Schlimmer noch: Le Pen hatte fast im gesamten Osten Frankreichs, von der belgischen Grenze bis an die Côte d'Azur, die (relative) Mehrheit gewonnen (dunkelblau in der Karte oben).

Im zweiten Wahlgang allerdings zeigte sich, daß Le Pen über das Potential, das er im ersten Wahlgang erreicht hatte, kaum hinauskam. Jacques Chirac siegte über ihn mit dem besten Ergebnis, das jemals ein französischer Präsident erreicht hatte - 82,2 Prozent.

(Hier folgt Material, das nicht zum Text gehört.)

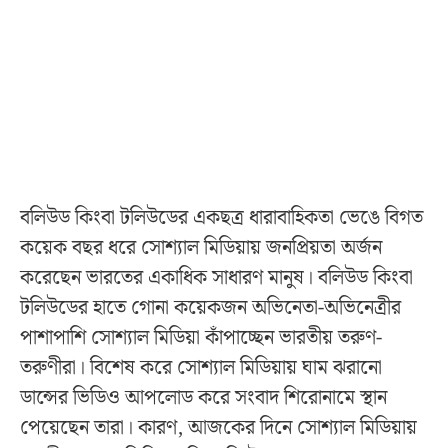
বলিউড কিংবা টলিউডের একছত্র ধারাবাহিকতা ভেঙে বিগত
কয়েক বছর ধরে সোশ্যাল মিডিয়ায় জনপ্রিয়তা অর্জন
করেছেন ভারতের একাধিক সাধারণ মানুষ। বলিউড কিংবা
টলিউডের হাতে গোনা কয়েকজন অভিনেতা-অভিনেত্রীর
পাশাপাশি সোশ্যাল মিডিয়া কাঁপাচ্ছেন ভারতীয় তরুণ-
তরুণীরা। বিশেষ করে সোশ্যাল মিডিয়ায় ঘাম ঝরানো
ডান্সের ভিডিও আপলোড করে সংবাদ শিরোনামে স্থান
পেয়েছেন তারা। কারণ, আজকের দিনে সোশ্যাল মিডিয়ায়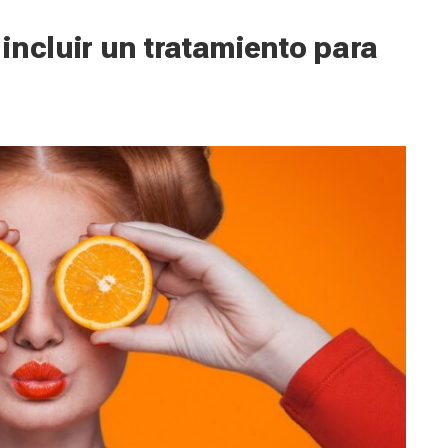
incluir un tratamiento para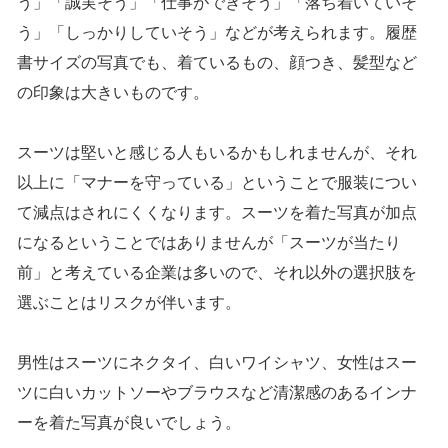
う」「誠実そう」「仕事ができそう」「落ち着いていそ
う」「しっかりしていそう」などが考えられます。履歴
書サイズの写真でも、着ているもの、顔つき、髪型など
の印象は大きいものです。
スーツは堅いと感じる人もいるかもしれませんが、それ
以上に「マナーを守っている」ということで服装につい
て減点はされにくくなります。スーツを着た写真が加点
になるということではありませんが「スーツが当たり
前」と考えている企業は多いので、それ以外の選択肢を
選ぶことはリスクが伴います。
男性はスーツにネクタイ、白いワイシャツ、女性はスー
ツに白いカットソーやブラウスなど清潔感のあるインナ
ーを着た写真が良いでしょう。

Von da an ging's bergab mit den französischen Rechtsextremen. Schon die Wahlen des vergangenen Jahres und jetzt noch mehr die Kommunalwahlen haben das gezeigt; diesmal drastisch.

In vielen seiner früheren Hochburgen trat der FN erst gar nicht mehr an. Nur in 85 Gemeinden mit mehr als 10.000 Einwohnern stellten die Rechtsextremen überhaupt noch Listen auf, halb so viel wie die trotzkistische Ligue Communiste auf der extremen Linken und 63 Prozent weniger als noch bei den letzten Wahlen.

Viele ihrer Kandidaten haben die Partei verlassen und sich demokratischen rechten Parteien angeschlossen; entweder der UMP (der Partei Präsident Sarkozys) oder dem konservativen MPF von Philippe de Villiers. Der frühere FN-Bürgermeister von Orange, Jacques Bompard, ist beispielsweise zum MPF gewechselt; in Vitrolles sind die beiden FN-Politiker Alain Césari und Norbert Rodriguez erst zum MPF und jetzt zur UMP übergetreten. Anderswo hatten ehemalige Rechtsextreme zu den jetzigen Wahlen eine eigene Liste (CNI) aufgestellt, verbündet mit der UMP.

Die Folge ist, daß nach den Wahlen vom Sonntag der FN in keiner einzigen Stadt Frankreichs mehr regiert. Die letzte Chance der Rechtsextremen war Hénin-Beaumont, eine Gemeinde im Nordosten Frankreichs, in der überwiegend Arbeiter wohnen. Dort kandidierte Le Pens Tochter Marine, eine attraktive und eloquente Dame. Auch sie verlor; gegen den Linken Gérard Dalongeville.



Dagegen hat sich die Kommunistische Partei Frankreichs (die Schwesterpartei unserer deutscher "Die Linke"; nicht zu verwechseln mit der trotzkistische Ligue Communiste Révolutionnaire) gut behauptet. Sie erhielt im ersten Wahlgang immerhin 421.800 Stimmen gegenüber nur noch 150.242 Stimmen (in ganz Frankreich! - das sind 0,93 Prozent) für den FN. Nach dem zweiten Wahlgang haben die Kommunisten jetzt insgesamt 1.857 Sitze in Gemeindeparlamenten; die Rechtsextremen gerade einmal 63.

Es sieht demnach so aus, als liefen dem FN auf zwei Seiten die Wähler (und die Mandatsträger) davon: Die Rechtskonservativen hin zu den demokratischen rechten Parteien; die Protestwähler aus der Arbeiterschaft zurück zu den Kommunisten.

Übrigbleiben dürfte der harte Kern derer, die wirklich einer rechtsextremen Ideologie anhängen. Aber wie auch in Deutschland hat eine solche auf ihren Kern reduzierte extremistische Partei keine Chance.